Source data
════

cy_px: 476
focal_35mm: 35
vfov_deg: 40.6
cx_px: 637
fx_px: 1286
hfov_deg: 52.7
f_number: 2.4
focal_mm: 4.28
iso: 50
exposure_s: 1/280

════

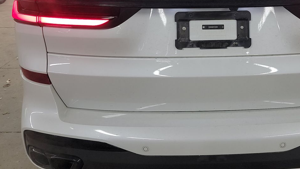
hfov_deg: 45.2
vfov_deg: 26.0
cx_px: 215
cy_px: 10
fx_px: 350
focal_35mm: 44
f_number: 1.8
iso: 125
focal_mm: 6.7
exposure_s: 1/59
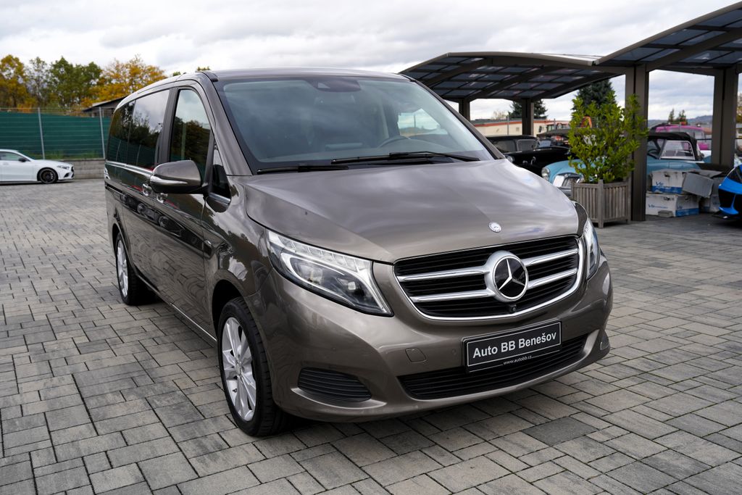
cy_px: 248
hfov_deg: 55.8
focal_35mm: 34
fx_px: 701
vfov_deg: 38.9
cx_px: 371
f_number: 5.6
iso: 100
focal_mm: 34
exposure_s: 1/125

════

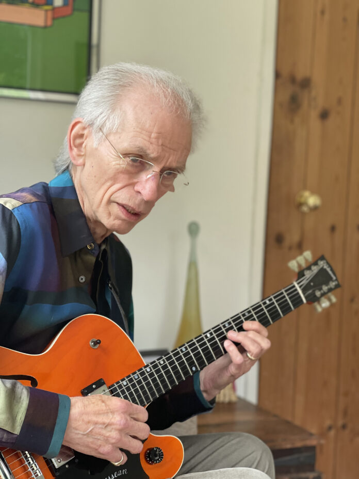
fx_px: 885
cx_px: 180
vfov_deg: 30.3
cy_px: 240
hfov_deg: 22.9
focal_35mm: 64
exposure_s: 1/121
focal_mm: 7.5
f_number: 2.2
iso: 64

════

**Your objective**
The stretch to restate runs from the line above containing "focal_35mm: 44" through the line containing "exposure_s: 1/125". Copy it word for word, ends included, without pictures.

**Solution to the exercise**
focal_35mm: 44
f_number: 1.8
iso: 125
focal_mm: 6.7
exposure_s: 1/59
cy_px: 248
hfov_deg: 55.8
focal_35mm: 34
fx_px: 701
vfov_deg: 38.9
cx_px: 371
f_number: 5.6
iso: 100
focal_mm: 34
exposure_s: 1/125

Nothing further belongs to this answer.